Yoga was established more than 5,000 years ago. Techniques were passed from yogi to student and, today, this complex practice has spread from India, all over the globe. This spiritual and physical exercise focuses on strength, balance, meditation, and clarity. There are many types of yoga; some focus on spirituality, while others are more physical. All stem from the same basic principles but shift their focus to different areas and methods.
Restorative yoga is one of the best types of yoga for beginners. It focuses on slowing down and relieving stress and tension through passive stretching. In restorative yoga, it’s not uncommon to only take a few poses in the span of a one-hour class. Other types of yoga place a lot of focus on athleticism, but restorative yoga allows for deep relaxation; it uses props for support to keep things as stress-free as possible, and this makes it suitable for people of every ability.
Hatha yoga is a flowing practice that incorporates slightly longer holds for many of its poses. Sessions typically last 45 to 90 minutes and consist of posing, breathing, and often meditation. The slow, focused movements and time to sink into each pose can make hatha a good option for people just learning yoga postures. It’s physically and mentally challenging and helps relieve stress, improve emotional health, and enhance sleep duration and quality.
Vinyasa yoga flows through poses as well, with much of the focus being on the smooth transition from pose to pose. Many of the postures are held for a single breath, so practitioners are moving on both the inhale and the exhale. This strengthens the connection between movement and breath. Almost every vinyasa practice begins with repeated sun salutations, which bring heat into the body.
During a hot yoga class, the temperature of the room is between 95 and 105 degrees. This heat is intended to help loosen the muscles and encourage sweating to cleanse and release toxins. Hot yoga is usually in a vinyasa style, with constant flowing movements closely linked to breathing. It is important to hydrate well before a hot yoga class, bring a towel, and dress appropriately.
Aerial yoga uses silk hammocks suspended from the ceiling to support various poses and flows. The instability of the hammock helps increase strength, while also facilitating flexibility and making more challenging poses possible with less strain. Aerial yoga builds upper body and core strength with less risk to joint health and can help improve skills in other types of yoga as well.

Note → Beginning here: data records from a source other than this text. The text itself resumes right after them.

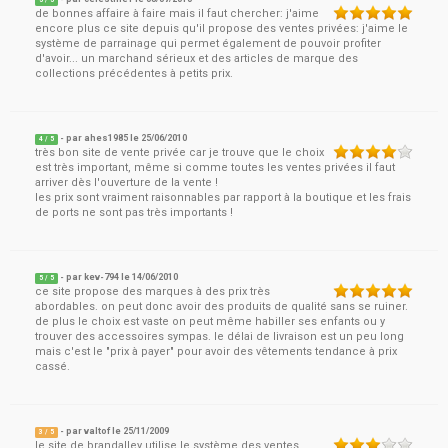
5
/ 5
de bonnes affaire à faire mais il faut chercher: j'aime
encore plus ce site depuis qu'il propose des ventes privées: j'aime le
système de parrainage qui permet également de pouvoir profiter
d'avoir... un marchand sérieux et des articles de marque des
collections précédentes à petits prix.
- par
ahes1985
le
25/06/2010
4
/ 5
très bon site de vente privée car je trouve que le choix
est très important, même si comme toutes les ventes privées il faut
arriver dès l'ouverture de la vente !
les prix sont vraiment raisonnables par rapport à la boutique et les frais
de ports ne sont pas très importants !
- par
kev-794
le
14/06/2010
5
/ 5
ce site propose des marques à des prix très
abordables. on peut donc avoir des produits de qualité sans se ruiner.
de plus le choix est vaste on peut même habiller ses enfants ou y
trouver des accessoires sympas. le délai de livraison est un peu long
mais c'est le "prix à payer" pour avoir des vêtements tendance à prix
cassé.
- par
valtof
le
25/11/2009
3
/ 5
le site de brandalley utilise le système des ventes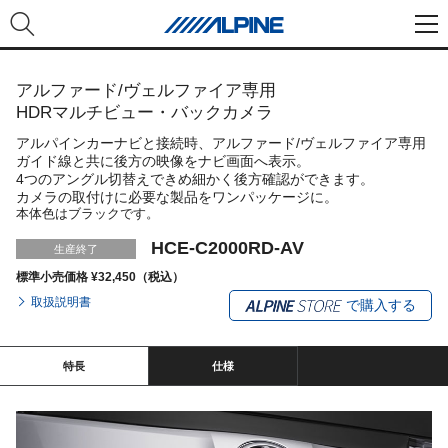
アルファード/ヴェルファイア専用
HDRマルチビュー・バックカメラ
アルパインカーナビと接続時、アルファード/ヴェルファイア専用
ガイド線と共に後方の映像をナビ画面へ表示。
4つのアングル切替えできめ細かく後方確認ができます。
カメラの取付けに必要な製品をワンパッケージに。
本体色はブラックです。
HCE-C2000RD-AV
生産終了
標準小売価格 ¥32,450（税込）
取扱説明書
で購入する
特長
仕様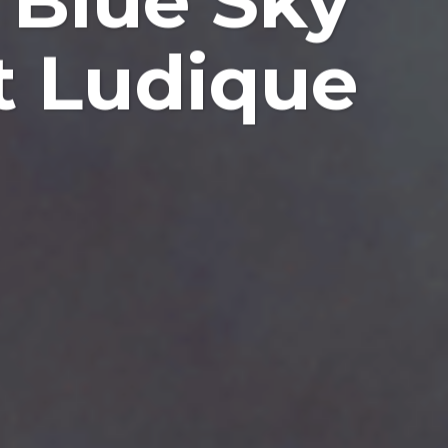
e Blue Sky
t Ludique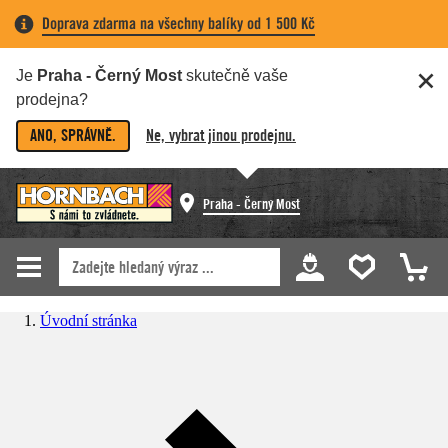
Doprava zdarma na všechny balíky od 1 500 Kč
Je
Praha - Černý Most
skutečně vaše
prodejna?
ANO, SPRÁVNĚ.
Ne, vybrat jinou prodejnu.
Praha - Černý Most
Úvodní stránka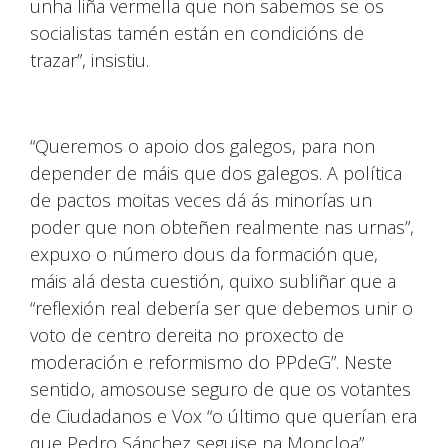
unha liña vermella que non sabemos se os
socialistas tamén están en condicións de
trazar”, insistiu.
“Queremos o apoio dos galegos, para non
depender de máis que dos galegos. A política
de pactos moitas veces dá ás minorías un
poder que non obteñen realmente nas urnas”,
expuxo o número dous da formación que,
máis alá desta cuestión, quixo subliñar que a
“reflexión real debería ser que debemos unir o
voto de centro dereita no proxecto de
moderación e reformismo do PPdeG”. Neste
sentido, amosouse seguro de que os votantes
de Ciudadanos e Vox “o último que querían era
que Pedro Sánchez seguise na Moncloa”.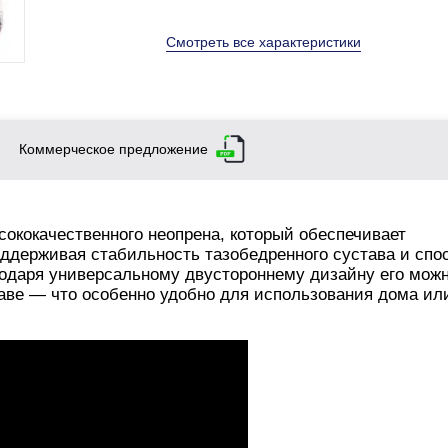
Смотреть все характеристики
Коммерческое предложение
сококачественного неопрена, который обеспечивает
ддерживая стабильность тазобедренного сустава и спо
годаря универсальному двустороннему дизайну его мож
ставе — что особенно удобно для использования дома ил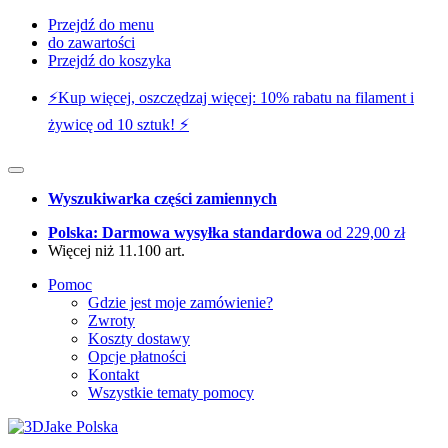
Przejdź do menu
do zawartości
Przejdź do koszyka
⚡️Kup więcej, oszczędzaj więcej: 10% rabatu na filament i
żywicę od 10 sztuk! ⚡️
Wyszukiwarka części zamiennych
Polska: Darmowa wysyłka standardowa
od 229,00 zł
Więcej niż 11.100 art.
Pomoc
Gdzie jest moje zamówienie?
Zwroty
Koszty dostawy
Opcje płatności
Kontakt
Wszystkie tematy pomocy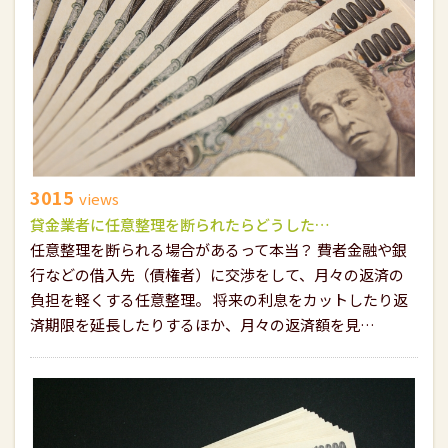
3015
views
貸金業者に任意整理を断られたらどうした…
任意整理を断られる場合があるって本当？ 費者金融や銀
行などの借入先（債権者）に交渉をして、月々の返済の
負担を軽くする任意整理。 将来の利息をカットしたり返
済期限を延長したりするほか、月々の返済額を見…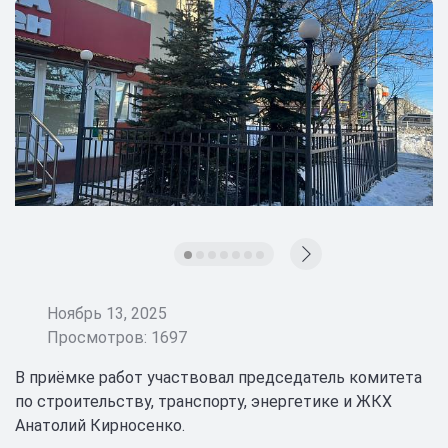
Ноябрь 13, 2025
Просмотров: 1697
В приёмке работ участвовал председатель комитета
по строительству, транспорту, энергетике и ЖКХ
Анатолий Кирносенко.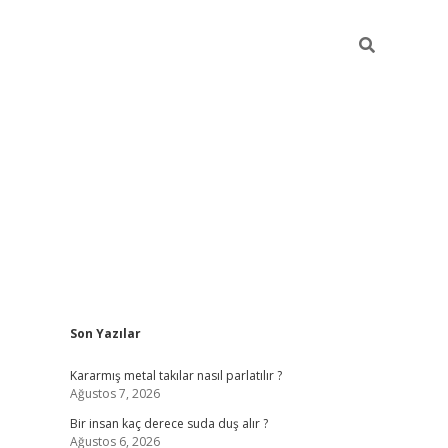
Sidebar
Son Yazılar
pia bella casino giriş
Kararmış metal takılar nasıl parlatılır ?
Ağustos 7, 2026
Bir insan kaç derece suda duş alır ?
Ağustos 6, 2026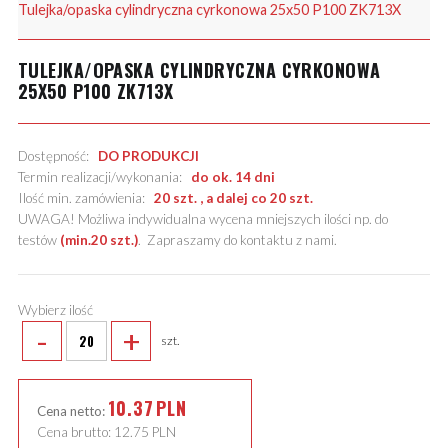
Tulejka/opaska cylindryczna cyrkonowa 25x50 P100 ZK713X
TULEJKA/OPASKA CYLINDRYCZNA CYRKONOWA
25X50 P100 ZK713X
Dostępność:
DO PRODUKCJI
Termin realizacji/wykonania:
do ok. 14 dni
Ilość min. zamówienia:
20 szt. , a dalej co 20 szt.
UWAGA! Możliwa indywidualna wycena mniejszych ilości np. do
testów
(min.20 szt.)
.
Zapraszamy do kontaktu z nami
.
Wybierz ilość
-
+
szt.
10.37
PLN
Cena netto:
Cena brutto:
12.75
PLN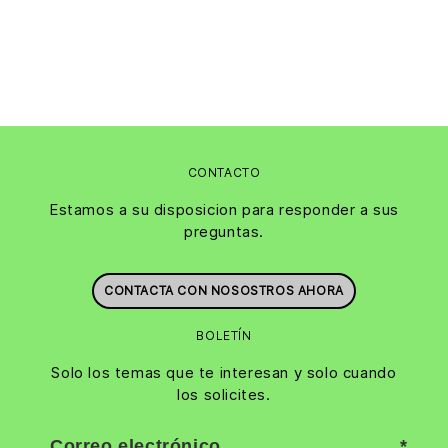
CONTACTO
Estamos a su disposicion para responder a sus
preguntas.
CONTACTA CON NOSOSTROS AHORA
BOLETÍN
Solo los temas que te interesan y solo cuando
los solicites.
Correo electrónico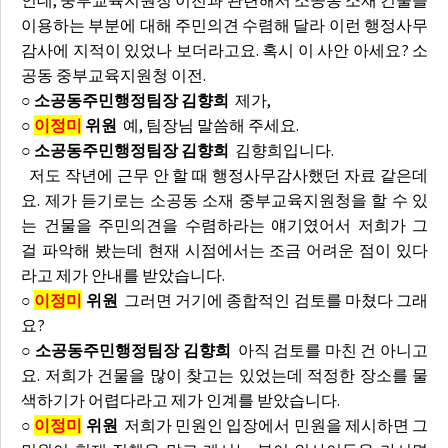
인데, 중부교육지원청 이전과 관련해서 소공동 소재 건물을
이용하는 부분에 대해 주민의견 수렴해 달라 이런 행정사무
감사에 지적이 있었나 보더라고요. 혹시 이 사안 아세요? 소
공동 중부교육지원청 이전.
○ 소공동주민행정팀장 김향희
제가,
○
이정미
위원
예, 팀장님 말씀해 주세요.
○ 소공동주민행정팀장 김향희
김향희입니다.
저도 작년에 근무 안 할 때 행정사무감사했던 자료 같은데
요. 제가 듣기로는 소공동 소재 중부교육지원청을 할 수 있
는 건물을 주민의견을 수렴하라는 얘기였어서 저희가 그
걸 파악해 봤는데 현재 시점에서는 조금 어려운 점이 있다
라고 제가 안내를 받았습니다.
○
이정미
위원
그러면 거기에 종합적인 검토를 마쳤다 그래
요?
○ 소공동주민행정팀장 김향희
아직 검토를 마친 건 아니고
요. 저희가 건물을 많이 찾고는 있었는데 적정한 장소를 물
색하기가 어렵다라고 제가 인계를 받았습니다.
○
이정미
위원
저희가 민원인 입장에서 민원을 제시하면 그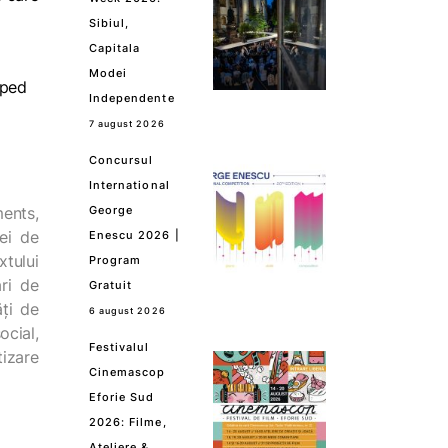
Sibiul,
Capitala
Modei
lped
Independente
7 august 2026
Concursul
International
ents,
George
ei de
Enescu 2026 |
xtului
Program
ri de
Gratuit
ți de
6 august 2026
ocial,
Festivalul
tizare
Cinemascop
Eforie Sud
2026: Filme,
Ateliere &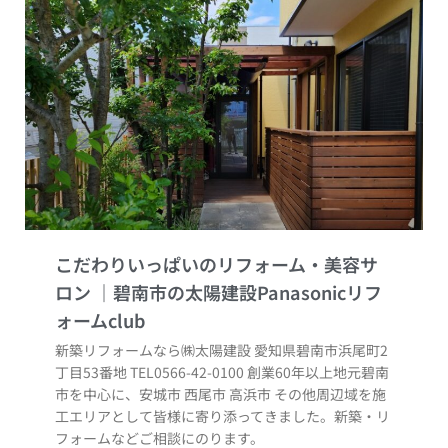
こだわりいっぱいのリフォーム・美容サ
ロン
新築リフォームなら㈱太陽建設 愛知県碧南市浜尾町2
丁目53番地 TEL0566-42-0100 創業60年以上地元碧南
市を中心に、安城市 西尾市 高浜市 その他周辺域を施
工エリアとして皆様に寄り添ってきました。新築・リ
フォームなどご相談にのります。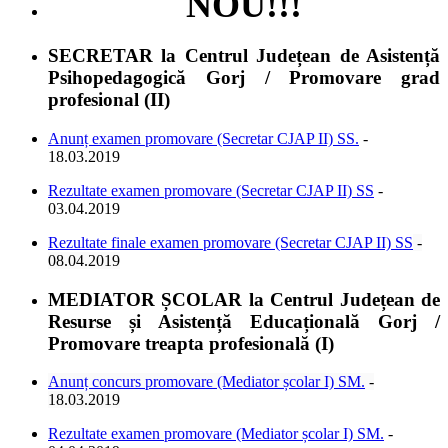
NOU!!!
SECRETAR la Centrul Județean de Asistență
Psihopedagogică Gorj / Promovare grad
profesional (II)
Anunț examen promovare (Secretar CJAP II) SS.
-
18.03.2019
Rezultate examen promovare (Secretar CJAP II) SS
-
03.04.2019
Rezultate finale examen promovare (Secretar CJAP II) SS
-
08.04.2019
MEDIATOR ȘCOLAR la Centrul Județean de
Resurse și Asistență Educațională Gorj /
Promovare treapta profesională (I)
Anunț concurs promovare (Mediator școlar I) SM.
-
18.03.2019
Rezultate examen promovare (Mediator școlar I) SM.
-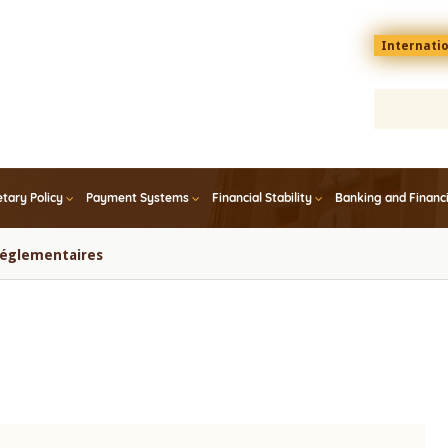
Menu
Internati
top
En
tary Policy
Payment Systems
Financial Stability
Banking and Financ
 réglementaires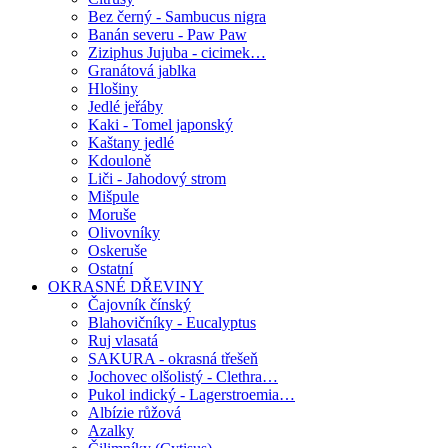
Bez černý - Sambucus nigra
Banán severu - Paw Paw
Ziziphus Jujuba - cicimek…
Granátová jablka
Hlošiny
Jedlé jeřáby
Kaki - Tomel japonský
Kaštany jedlé
Kdouloně
Liči - Jahodový strom
Mišpule
Moruše
Olivovníky
Oskeruše
Ostatní
OKRASNÉ DŘEVINY
Čajovník čínský
Blahovičníky - Eucalyptus
Ruj vlasatá
SAKURA - okrasná třešeň
Jochovec olšolistý - Clethra…
Pukol indický - Lagerstroemia…
Albízie růžová
Azalky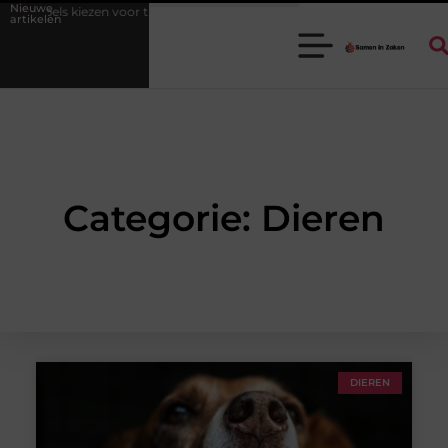
Nieuwe
kabels kiezen voor thuis en op het werk
Kies de beste cabrio-accesso
artikelen
Categorie: Dieren
DIEREN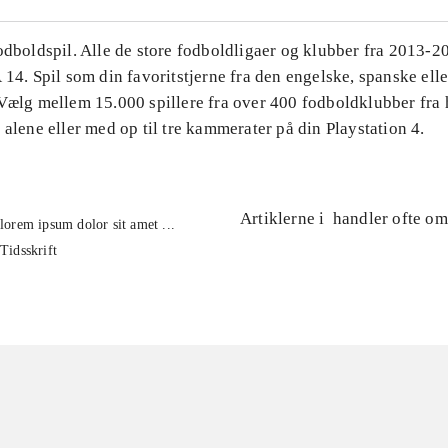
Fodboldspil. Alle de store fodboldligaer og klubber fra 2013-
 14. Spil som din favoritstjerne fra den engelske, spanske ell
 Vælg mellem 15.000 spillere fra over 400 fodboldklubber fra 
 alene eller med op til tre kammerater på din Playstation 4.
Artiklerne i
handler ofte om
lorem ipsum dolor sit amet ...
Tidsskrift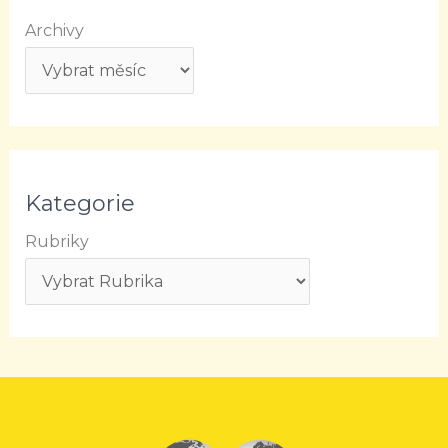
Archivy
Kategorie
Rubriky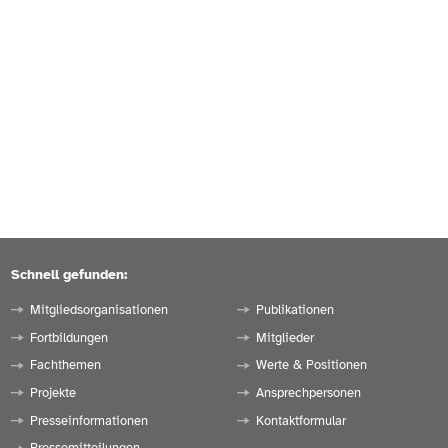
Schnell gefunden:
Mitgliedsorganisationen
Publikationen
Fortbildungen
Mitglieder
Fachthemen
Werte & Positionen
Projekte
Ansprechpersonen
Presseinformationen
Kontaktformular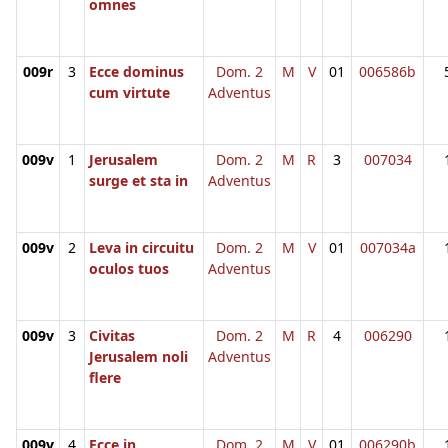
omnes
009r
3
Ecce dominus
Dom. 2
M
V
01
006586b
cum virtute
Adventus
009v
1
Jerusalem
Dom. 2
M
R
3
007034
surge et sta in
Adventus
009v
2
Leva in circuitu
Dom. 2
M
V
01
007034a
oculos tuos
Adventus
009v
3
Civitas
Dom. 2
M
R
4
006290
Jerusalem noli
Adventus
flere
009v
4
Ecce in
Dom. 2
M
V
01
006290b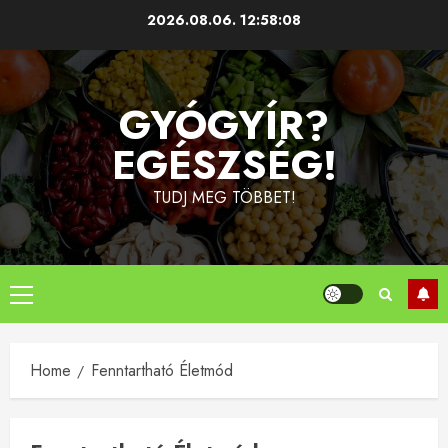
Skip
2026.08.06.
12:58:09
to
content
GYÓGYÍR?
EGÉSZSÉG!
TUDJ MEG TÖBBET!
Primary
Menu
Home
Fenntartható Életmód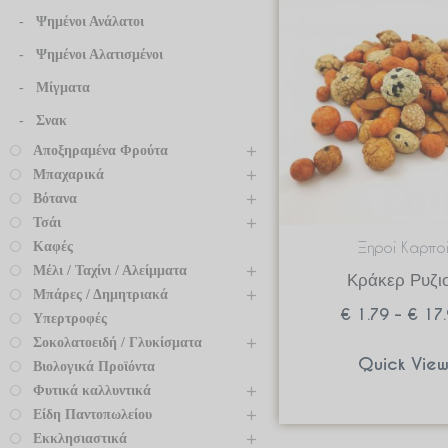
Ψημένοι Ανάλατοι
Ψημένοι Αλατισμένοι
Μίγματα
Σνακ
Αποξηραμένα Φρούτα
Μπαχαρικά
Βότανα
Τσάι
Καφές
Ξηροί Καρπο
Μέλι / Ταχίνι / Αλείμματα
Κράκερ Ρυζι
Μπάρες / Δημητριακά
€
1.79
–
€
17.
Υπερτροφές
Σοκολατοειδή / Γλυκίσματα
Quick Vie
Βιολογικά Προϊόντα
Φυτικά καλλυντικά
Είδη Παντοπωλείου
Εκκλησιαστικά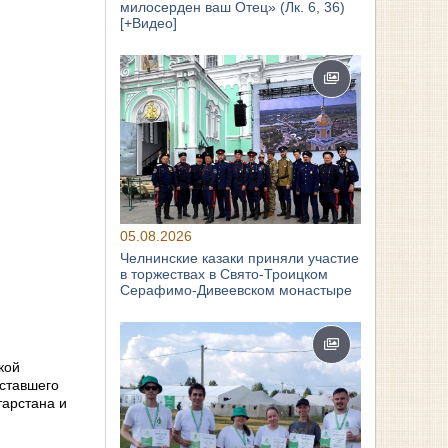
милосерден ваш Отец» (Лк. 6, 36)
[+Видео]
05.08.2026
Челнинские казаки приняли участие
в торжествах в Свято‑Троицком
Серафимо‑Дивеевском монастыре
кой
 ставшего
тарстана и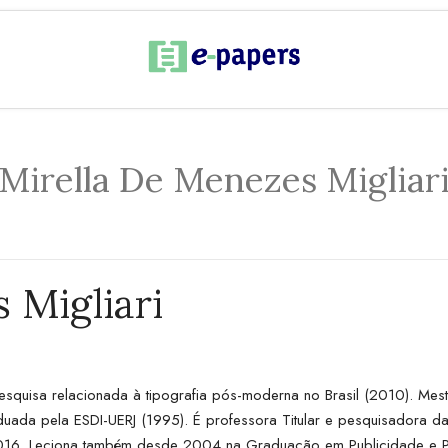
Mirella De Menezes Migliar
 Migliari
quisa relacionada à tipografia pós-moderna no Brasil (2010). Mestr
 graduada pela ESDI-UERJ (1995). É professora Titular e pesquisado
 2016. Leciona também desde 2004 na Graduação em Publicidade e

Iyengar yoga focuses on precision and aims for perfect alignment in each and every pose. It builds balance, strength, and flexibility and can be effective in treating lower back pain. Iyengar yoga uses props such as pillows, chairs, straps, and blocks to achieve and maintain perfect alignment and balance. Poses are performed in a specific order to maximize benefits and track progress.
Yin is the opposite of yang, and together, the two represent the duality of nature. Yang is masculine energy, light, and warmth. Yin is feminine energy, darkness, and coolness. In yin yoga, practitioners hold poses from one to ten minutes, and during this time focus on releasing the muscles and connective tissue involved in the posture, for deep ease and relaxation. The idea of sitting with discomfort is key in yin yoga, and the main distinction between it and restorative, though both styles may use props.
Katonah yoga combines yoga poses with geometry, Taoist principles, and Chinese medicine to transform perspectives on life. It incorporates props and the belief that the body is designed to fit into itself from top to bottom and side to side. For example, when lunging, placing the knee into the armpit brings stability. It does not focus on muscle development but instead emphasizes bones and alignment, along with optimizing organ function.
Kundalini is the untapped energy at the base of the spine that individuals can move up the body through locks or chakras. This yoga style uses a preset series of poses called kriyas to tap into this energy. Some sequences are rapid, while others are held for several minutes. Coordinated breathing and reciting mantras are also a part of kundalini. This type of yoga focuses on many aspects beyond postures, making it one of the more spiritually driven varieties.
Ashtanga yoga is a specific style of vinyasa that focuses on slow, flowing patterns. Rather than varying sequences, however, ashtanga is a defined sequence, with each posture being held for five breaths. There are three sets of postures, each more challenging than the one before. The first focuses on forwarding bends, the second on backbends, and the third on arm balances. Dedicated students of Ashtanga must perfect one set of postures before moving on to the next.